Now let’s take a closer look at the pollinator. It turns out that, for many Ficus species, the only animal that can fit through the ostiole is a fig wasp. Normally when a pollinator visits a flower it is looking for food (usually a bit of nectar). When a female fig wasp enters a fig she’s there to lay her eggs. As the wasp deposits her eggs she also spreads the pollen that she was carrying to the flowers. After laying her eggs, the female dies, and her corpse is broken down by the acids in the fig.
When the female wasp arrives, only the female flowers in the fig have developed. After the flowers are fertilized they begin to produce seeds (which is, after all, the whole point of flowers), and male flowers begin to develop.
While this is going on the wasp eggs are developing into mature wasps. The males develop faster than the females do, so they reach adulthood first. They have no wings, and will die shortly after completing two important tasks: mate with the still developing females (those are siblings, by the way) and dig a hole to the outside. Interestingly, if there are multiple males in the same fig, they will work together to dig the exit tunnel. No other insects are known to show post mating cooperation like this (Suleman 2012). The females use the exit made by the male and fly off to find another fig.
By the time the female wasps emerge, the male flowers have fully developed and are producing pollen.
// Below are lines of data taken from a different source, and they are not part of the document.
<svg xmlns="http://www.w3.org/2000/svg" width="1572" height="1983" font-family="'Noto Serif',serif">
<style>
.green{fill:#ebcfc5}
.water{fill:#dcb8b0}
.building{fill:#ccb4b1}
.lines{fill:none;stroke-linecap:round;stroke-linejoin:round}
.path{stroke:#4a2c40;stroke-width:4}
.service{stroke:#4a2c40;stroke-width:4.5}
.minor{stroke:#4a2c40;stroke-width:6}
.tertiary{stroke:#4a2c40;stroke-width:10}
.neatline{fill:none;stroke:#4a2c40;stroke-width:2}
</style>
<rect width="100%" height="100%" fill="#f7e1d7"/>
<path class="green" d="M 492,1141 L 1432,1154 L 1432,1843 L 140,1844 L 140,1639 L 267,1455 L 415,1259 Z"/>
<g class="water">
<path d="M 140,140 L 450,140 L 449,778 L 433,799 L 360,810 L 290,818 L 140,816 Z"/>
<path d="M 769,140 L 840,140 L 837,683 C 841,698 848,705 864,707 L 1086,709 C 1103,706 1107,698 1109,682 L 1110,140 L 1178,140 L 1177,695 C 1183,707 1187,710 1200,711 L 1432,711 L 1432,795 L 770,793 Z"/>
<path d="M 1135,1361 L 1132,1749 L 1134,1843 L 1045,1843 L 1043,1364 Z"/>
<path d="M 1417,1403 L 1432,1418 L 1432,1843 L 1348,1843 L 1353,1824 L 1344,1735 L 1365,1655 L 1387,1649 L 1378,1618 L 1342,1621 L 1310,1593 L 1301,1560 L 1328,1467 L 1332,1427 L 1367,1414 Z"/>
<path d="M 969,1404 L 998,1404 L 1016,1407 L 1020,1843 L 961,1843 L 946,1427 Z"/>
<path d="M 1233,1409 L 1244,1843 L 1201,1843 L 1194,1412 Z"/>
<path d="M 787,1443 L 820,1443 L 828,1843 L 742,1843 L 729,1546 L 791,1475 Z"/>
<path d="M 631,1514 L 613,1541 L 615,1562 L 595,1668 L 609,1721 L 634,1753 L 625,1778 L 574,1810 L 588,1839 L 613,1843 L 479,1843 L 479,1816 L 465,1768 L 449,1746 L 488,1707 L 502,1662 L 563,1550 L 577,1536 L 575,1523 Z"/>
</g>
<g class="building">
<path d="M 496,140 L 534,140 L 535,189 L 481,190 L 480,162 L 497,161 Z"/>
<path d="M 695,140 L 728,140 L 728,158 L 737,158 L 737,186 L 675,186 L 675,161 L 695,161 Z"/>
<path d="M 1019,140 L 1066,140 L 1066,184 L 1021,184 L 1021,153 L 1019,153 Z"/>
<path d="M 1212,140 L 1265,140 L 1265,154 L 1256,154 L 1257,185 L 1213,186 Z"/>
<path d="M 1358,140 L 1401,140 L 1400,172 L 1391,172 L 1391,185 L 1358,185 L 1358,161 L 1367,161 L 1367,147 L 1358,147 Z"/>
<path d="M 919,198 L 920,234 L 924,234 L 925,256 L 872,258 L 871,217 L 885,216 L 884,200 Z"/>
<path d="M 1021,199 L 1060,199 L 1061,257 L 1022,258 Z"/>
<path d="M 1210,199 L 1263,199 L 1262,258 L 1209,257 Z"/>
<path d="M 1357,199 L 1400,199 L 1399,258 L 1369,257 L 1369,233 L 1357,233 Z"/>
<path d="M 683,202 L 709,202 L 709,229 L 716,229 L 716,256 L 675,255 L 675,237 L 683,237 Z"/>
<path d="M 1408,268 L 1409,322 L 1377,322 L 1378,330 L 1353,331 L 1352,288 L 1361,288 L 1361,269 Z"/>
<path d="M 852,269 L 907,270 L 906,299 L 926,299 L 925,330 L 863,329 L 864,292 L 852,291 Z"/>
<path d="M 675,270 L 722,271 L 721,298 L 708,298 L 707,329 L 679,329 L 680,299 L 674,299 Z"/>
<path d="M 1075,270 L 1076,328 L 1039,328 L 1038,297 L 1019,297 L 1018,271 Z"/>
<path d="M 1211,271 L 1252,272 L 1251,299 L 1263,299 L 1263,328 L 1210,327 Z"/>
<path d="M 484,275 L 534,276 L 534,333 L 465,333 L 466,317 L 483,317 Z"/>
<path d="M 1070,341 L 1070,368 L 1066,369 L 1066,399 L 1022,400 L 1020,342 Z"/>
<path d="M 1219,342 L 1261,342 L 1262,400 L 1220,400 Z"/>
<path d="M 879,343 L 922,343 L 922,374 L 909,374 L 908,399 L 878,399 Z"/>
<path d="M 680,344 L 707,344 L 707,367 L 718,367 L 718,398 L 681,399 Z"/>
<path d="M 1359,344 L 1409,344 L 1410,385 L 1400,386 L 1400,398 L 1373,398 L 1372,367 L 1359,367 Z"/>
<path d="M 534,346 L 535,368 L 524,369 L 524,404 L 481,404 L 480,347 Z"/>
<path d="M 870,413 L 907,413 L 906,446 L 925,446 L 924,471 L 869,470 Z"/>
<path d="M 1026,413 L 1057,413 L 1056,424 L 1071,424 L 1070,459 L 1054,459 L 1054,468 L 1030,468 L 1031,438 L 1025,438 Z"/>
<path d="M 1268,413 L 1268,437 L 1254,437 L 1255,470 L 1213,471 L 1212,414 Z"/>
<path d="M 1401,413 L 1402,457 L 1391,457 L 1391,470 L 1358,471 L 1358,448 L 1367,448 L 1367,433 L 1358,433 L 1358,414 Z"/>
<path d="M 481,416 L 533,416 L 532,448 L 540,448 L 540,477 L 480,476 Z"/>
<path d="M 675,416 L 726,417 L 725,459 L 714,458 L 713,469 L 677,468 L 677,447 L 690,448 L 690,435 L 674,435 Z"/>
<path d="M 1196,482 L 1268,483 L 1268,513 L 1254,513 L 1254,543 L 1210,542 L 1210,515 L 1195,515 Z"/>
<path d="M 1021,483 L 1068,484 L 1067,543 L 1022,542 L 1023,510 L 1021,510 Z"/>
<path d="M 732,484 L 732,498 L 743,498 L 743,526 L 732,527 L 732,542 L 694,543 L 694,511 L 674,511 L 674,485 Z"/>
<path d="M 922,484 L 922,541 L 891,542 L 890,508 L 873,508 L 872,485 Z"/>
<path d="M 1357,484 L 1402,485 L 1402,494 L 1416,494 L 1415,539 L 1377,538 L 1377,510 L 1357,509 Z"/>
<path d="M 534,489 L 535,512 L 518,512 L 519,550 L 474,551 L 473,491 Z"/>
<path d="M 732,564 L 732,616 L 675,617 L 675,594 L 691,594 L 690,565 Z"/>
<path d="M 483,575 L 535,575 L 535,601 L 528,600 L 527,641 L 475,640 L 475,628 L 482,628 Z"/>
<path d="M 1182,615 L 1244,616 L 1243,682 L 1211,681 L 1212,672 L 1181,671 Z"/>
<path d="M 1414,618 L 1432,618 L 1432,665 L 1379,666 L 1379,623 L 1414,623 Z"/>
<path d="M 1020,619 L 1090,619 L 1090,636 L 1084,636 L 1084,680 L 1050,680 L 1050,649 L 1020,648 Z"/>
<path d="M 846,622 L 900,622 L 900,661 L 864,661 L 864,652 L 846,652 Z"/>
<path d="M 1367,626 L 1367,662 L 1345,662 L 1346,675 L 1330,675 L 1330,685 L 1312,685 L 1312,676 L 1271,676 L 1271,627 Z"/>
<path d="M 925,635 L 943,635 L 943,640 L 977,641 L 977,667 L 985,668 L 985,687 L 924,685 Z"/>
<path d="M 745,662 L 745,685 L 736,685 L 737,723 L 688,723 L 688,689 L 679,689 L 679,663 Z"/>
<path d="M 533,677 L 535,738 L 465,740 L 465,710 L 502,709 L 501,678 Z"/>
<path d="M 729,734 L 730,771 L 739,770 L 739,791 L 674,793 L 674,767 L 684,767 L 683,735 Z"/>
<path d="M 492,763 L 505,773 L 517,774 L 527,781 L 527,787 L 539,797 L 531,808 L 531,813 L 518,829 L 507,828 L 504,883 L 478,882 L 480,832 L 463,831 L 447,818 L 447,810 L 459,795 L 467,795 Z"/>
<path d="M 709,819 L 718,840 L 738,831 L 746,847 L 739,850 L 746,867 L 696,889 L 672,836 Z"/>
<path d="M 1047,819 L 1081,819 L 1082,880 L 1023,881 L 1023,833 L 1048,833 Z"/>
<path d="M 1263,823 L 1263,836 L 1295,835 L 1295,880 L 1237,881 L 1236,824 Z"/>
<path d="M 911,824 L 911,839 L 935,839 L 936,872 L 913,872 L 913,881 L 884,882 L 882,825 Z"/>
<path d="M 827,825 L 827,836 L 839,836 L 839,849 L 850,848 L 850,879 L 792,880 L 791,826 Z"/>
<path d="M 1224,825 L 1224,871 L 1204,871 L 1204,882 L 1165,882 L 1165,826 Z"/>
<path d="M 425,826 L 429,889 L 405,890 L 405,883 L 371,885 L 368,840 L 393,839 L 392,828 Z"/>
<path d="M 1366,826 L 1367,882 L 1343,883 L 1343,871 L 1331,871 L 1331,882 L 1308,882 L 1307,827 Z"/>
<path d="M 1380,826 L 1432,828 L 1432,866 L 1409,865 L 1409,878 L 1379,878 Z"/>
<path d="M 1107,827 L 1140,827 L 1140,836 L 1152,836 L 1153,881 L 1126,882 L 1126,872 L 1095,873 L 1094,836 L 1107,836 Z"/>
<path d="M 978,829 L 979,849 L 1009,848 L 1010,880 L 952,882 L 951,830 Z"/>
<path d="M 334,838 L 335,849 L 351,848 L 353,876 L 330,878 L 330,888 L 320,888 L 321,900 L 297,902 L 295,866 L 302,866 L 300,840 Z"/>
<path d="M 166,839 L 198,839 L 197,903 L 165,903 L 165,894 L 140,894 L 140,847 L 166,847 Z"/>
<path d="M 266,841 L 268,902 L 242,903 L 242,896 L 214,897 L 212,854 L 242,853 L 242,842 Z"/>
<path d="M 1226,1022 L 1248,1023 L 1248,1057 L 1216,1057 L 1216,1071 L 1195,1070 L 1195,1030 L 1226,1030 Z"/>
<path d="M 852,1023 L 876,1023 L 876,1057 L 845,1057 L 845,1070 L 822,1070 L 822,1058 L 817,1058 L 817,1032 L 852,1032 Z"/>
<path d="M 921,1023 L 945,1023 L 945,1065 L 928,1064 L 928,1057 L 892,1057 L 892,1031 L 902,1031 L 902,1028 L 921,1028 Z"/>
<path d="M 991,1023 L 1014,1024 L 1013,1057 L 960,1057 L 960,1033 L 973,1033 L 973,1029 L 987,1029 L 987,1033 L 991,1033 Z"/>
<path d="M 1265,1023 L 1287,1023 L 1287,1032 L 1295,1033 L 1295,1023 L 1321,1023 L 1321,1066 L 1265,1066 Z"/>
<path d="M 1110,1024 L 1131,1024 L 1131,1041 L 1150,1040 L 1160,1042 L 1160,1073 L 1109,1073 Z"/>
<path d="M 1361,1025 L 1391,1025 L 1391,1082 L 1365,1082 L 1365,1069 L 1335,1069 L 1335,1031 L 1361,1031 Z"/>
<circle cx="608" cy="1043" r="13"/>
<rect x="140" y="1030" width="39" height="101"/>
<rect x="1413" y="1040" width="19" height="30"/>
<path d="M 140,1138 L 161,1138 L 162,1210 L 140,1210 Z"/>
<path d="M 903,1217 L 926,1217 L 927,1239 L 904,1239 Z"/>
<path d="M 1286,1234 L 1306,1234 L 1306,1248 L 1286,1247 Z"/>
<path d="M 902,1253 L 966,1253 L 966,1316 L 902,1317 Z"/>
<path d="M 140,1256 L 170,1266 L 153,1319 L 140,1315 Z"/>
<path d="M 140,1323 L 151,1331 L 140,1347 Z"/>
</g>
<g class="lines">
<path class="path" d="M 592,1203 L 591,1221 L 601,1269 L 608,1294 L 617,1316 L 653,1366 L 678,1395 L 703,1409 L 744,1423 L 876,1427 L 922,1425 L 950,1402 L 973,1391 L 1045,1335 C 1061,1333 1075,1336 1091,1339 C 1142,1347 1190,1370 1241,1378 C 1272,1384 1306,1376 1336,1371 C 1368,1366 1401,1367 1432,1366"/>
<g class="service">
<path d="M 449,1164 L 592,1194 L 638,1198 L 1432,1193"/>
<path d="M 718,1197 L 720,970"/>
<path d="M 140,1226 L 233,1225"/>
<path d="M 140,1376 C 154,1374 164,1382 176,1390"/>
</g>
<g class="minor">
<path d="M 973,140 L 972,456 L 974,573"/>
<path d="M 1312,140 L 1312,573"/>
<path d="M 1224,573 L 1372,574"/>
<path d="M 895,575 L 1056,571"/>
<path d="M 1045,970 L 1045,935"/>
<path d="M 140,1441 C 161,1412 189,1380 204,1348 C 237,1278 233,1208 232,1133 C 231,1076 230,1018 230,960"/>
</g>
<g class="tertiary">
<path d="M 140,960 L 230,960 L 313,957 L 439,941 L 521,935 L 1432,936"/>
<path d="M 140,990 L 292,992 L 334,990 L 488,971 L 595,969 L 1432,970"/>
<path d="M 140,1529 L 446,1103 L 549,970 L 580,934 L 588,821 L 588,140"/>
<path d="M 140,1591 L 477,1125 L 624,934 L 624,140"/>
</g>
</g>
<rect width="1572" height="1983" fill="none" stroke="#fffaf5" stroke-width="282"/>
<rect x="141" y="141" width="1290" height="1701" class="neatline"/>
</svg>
The wasps crawl towards the outside world picking up pollen as they go. Since they are already pregnant, the wasps will immediately search for an unfertilized fig where they can lay their eggs and start the cycle again. With the wasps gone the fig is fully ripe and ready to be eaten by a monkey, a human, or whatever else comes along. The seeds go with the animal to be deposited in their own little pile of fertilizer.
So, a bunch of flowers that look like a fruit can only be pollinated by an inbred wasp that is looking for a place to lay eggs that will develop and mate inside the flower/fruit. Sex is weird.
"Aggression prevents the better part of valour… in fig wasps" University of Leeds. Date: Decemper 1, 2011. Web. http://www.leeds.ac.uk/news/article/2716/aggression_prevents_the_better_part_of_valour_in_fig_wasps
Kline, Katie. "The story of the fig and it’s wasp." Ecological Society of America. Date: May 20, 2011. Web. http://www.esa.org/esablog/research/the-story-of-the-fig-and-its-wasp/
Suleman, N., S. Raja, and S. G. Compton. 2012. Only pollinator fig wasps have males that collaborate to release their females from figs of an Asian fig tree. Biology letters 8:344-346.